Indagine sulle feste

Ci sono tante scene cinematografiche di feste che rendono perfettamente l’idea di cosa sia una festa anche per una persona che per assurdo non ne avesse mai vista una, ma ce n’è una che mi torna sempre in mente, fortissima, persino definitiva. È una festa in una casa di campagna in un bellissimo film francese di Oliver Assayas ambientato negli anni Settanta con protagonisti due adolescenti della provincia parigina che si chiama L’eau froide (1994). In questa grande casa, che sembra disabitata, abbandonata, si trovano ragazzi e ragazze ripresi dalla telecamera senza una direzione precisa; ci sono i baci, c’è la droga, si accende un falò sul prato davanti alla costruzione. Un pezzo dei Credence Clearwater Revival (“Up Around The Bend”) messo sul giradischi rompe la narcosi collettiva.

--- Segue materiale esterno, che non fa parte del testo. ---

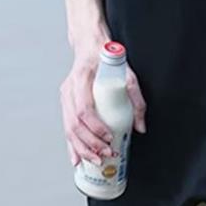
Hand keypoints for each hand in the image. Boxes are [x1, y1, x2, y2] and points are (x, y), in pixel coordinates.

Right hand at [59, 50, 147, 167]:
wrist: (90, 45)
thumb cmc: (107, 58)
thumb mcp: (127, 73)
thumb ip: (136, 98)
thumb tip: (140, 126)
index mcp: (82, 79)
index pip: (84, 109)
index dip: (95, 127)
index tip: (108, 137)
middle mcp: (69, 89)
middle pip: (74, 124)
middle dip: (90, 144)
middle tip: (106, 154)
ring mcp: (65, 97)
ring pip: (68, 129)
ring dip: (82, 149)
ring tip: (96, 160)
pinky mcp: (66, 104)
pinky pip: (67, 128)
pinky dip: (72, 146)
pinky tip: (77, 159)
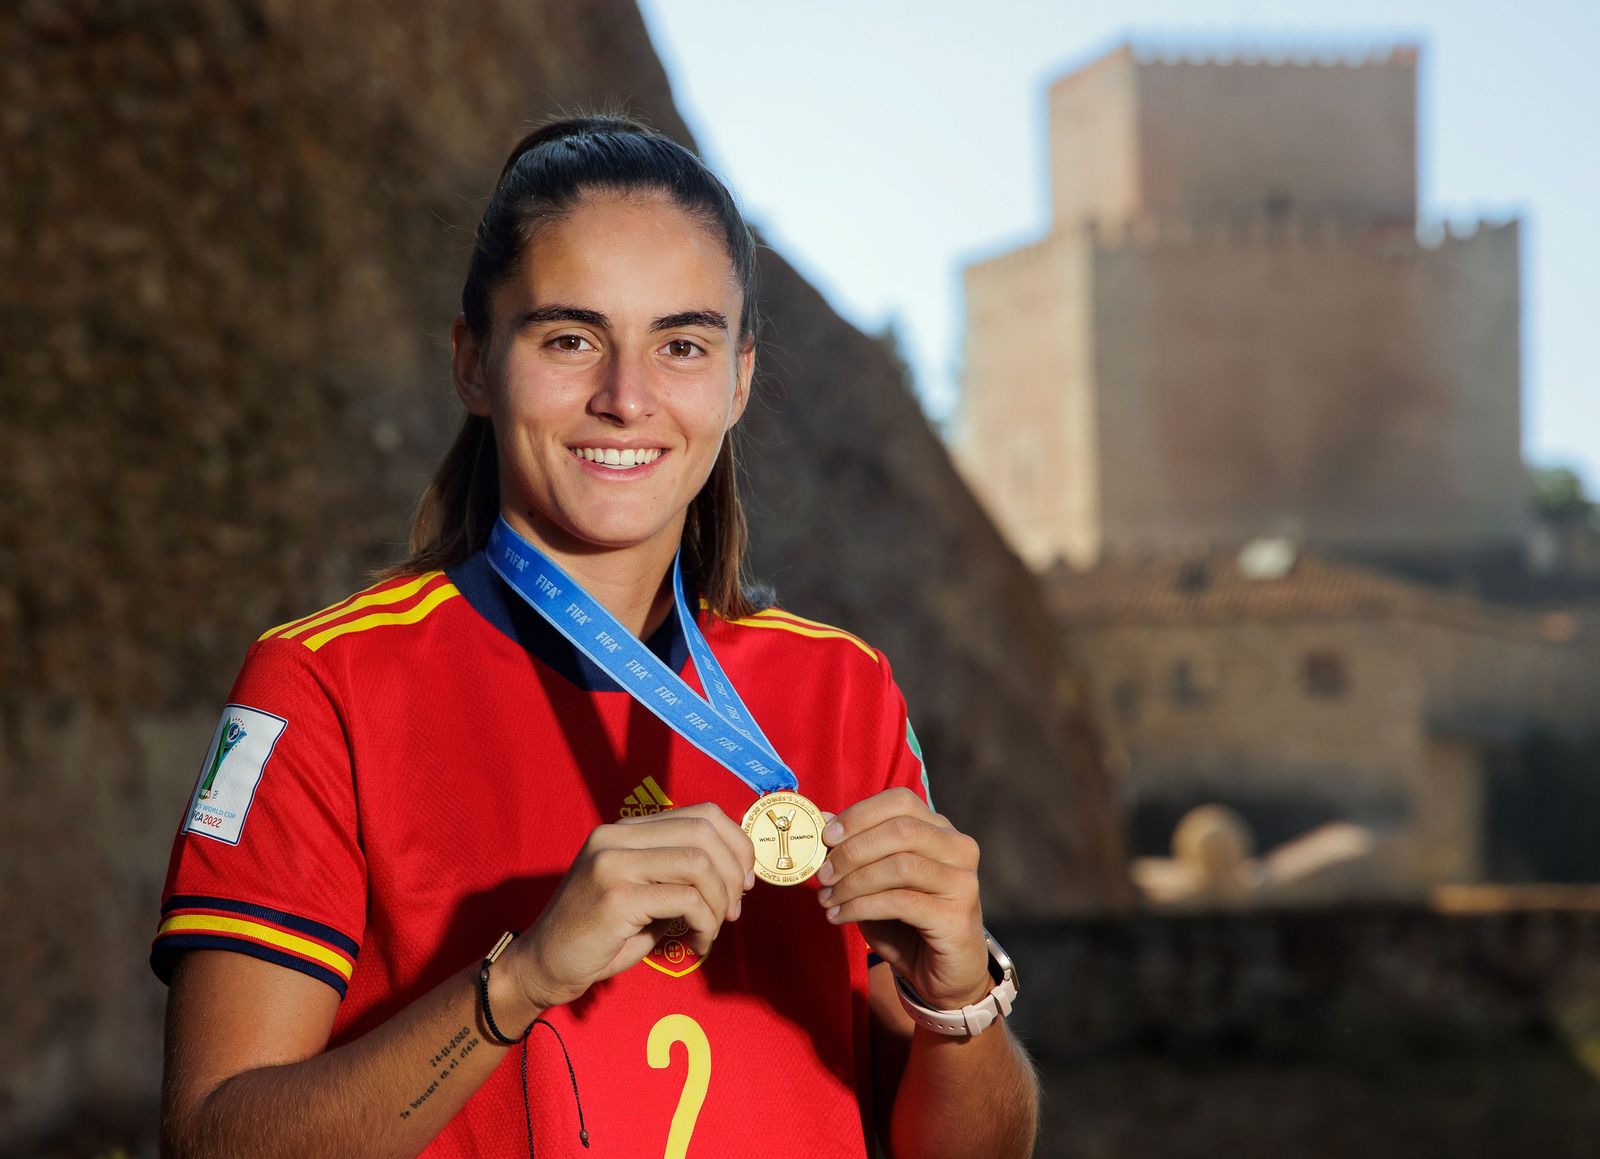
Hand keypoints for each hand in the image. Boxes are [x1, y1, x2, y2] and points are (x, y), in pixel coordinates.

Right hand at [509, 803, 754, 1009]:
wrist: (543, 965)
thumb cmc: (598, 935)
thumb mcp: (641, 892)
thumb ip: (676, 874)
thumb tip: (736, 873)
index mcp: (626, 830)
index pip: (702, 814)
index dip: (736, 844)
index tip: (745, 880)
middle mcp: (617, 837)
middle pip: (704, 832)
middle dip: (734, 873)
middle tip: (734, 909)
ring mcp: (613, 863)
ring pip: (699, 864)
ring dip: (719, 903)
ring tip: (711, 929)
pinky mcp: (615, 897)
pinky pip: (685, 900)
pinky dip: (705, 924)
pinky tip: (696, 943)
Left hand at [817, 787, 988, 1009]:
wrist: (944, 976)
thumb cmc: (907, 923)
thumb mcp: (876, 881)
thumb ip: (856, 849)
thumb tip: (822, 819)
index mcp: (940, 830)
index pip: (900, 801)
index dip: (859, 815)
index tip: (826, 836)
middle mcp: (958, 848)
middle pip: (899, 830)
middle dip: (852, 851)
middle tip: (822, 874)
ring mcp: (961, 881)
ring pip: (900, 865)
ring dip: (853, 882)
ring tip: (827, 899)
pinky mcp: (956, 916)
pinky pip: (900, 901)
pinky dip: (861, 907)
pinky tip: (840, 916)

Alcuni ragazzi iniziano a frantumare i vetri delle finestre con le sedie e poi a buttare le sedie nel falò, con la fiamma che diventa sempre più alta e incontrollata. Altri ragazzi iniziano a uscire di corsa dalla casa per andare a ballare davanti al fuoco.
Sono gli anni Settanta – e la casa vandalizzata è un simbolo didascalico dell’istituzione famigliare da abbattere – ma c’è una universalità. Il momento veramente importante della lunga scena (circa quindici minuti), che può passare quasi inosservato, è quando il pezzo dei Credence Clearwater s’interrompe con il rumore del graffio della puntina del giradischi sul vinile e poi, dopo qualche secondo, viene rimesso daccapo. A me sembra che proprio il trucco di rimettere la canzone daccapo – non ricordo altri film in cui questo succede – corrisponda esattamente alla ricerca di quell’istante perfetto di cui parlavo prima. Rimettere la canzone che ha prodotto l’attimo fuggente di felicità e libertà per riprovarlo. A questo punto nella scena si vede una cosa molto vera: un ragazzo gira intorno al fuoco camminando e si va a sedere un po’ in disparte su un muretto per guardare gli altri che ballano, poi la telecamera si sposta su un altro ragazzo, che invece sta ballando con le braccia aperte come un uccello che vola, l’oggetto dello sguardo del ragazzo seduto sul muretto. Ed è esattamente questo l’aspetto umanamente più forte di ogni festa: il fatto che ogni volta c’è qualcuno perfettamente dentro quella particolare situazione emotiva e qualcun altro che invece resta fuori e, guardando quelli dentro, si sente sempre più fuori. Questo, in fondo, succede sempre, persino a una festa di bambini in età pre-scolare. Quella persona seduta sul muretto non vuoi essere tu, così come non vuoi che sia tuo figlio.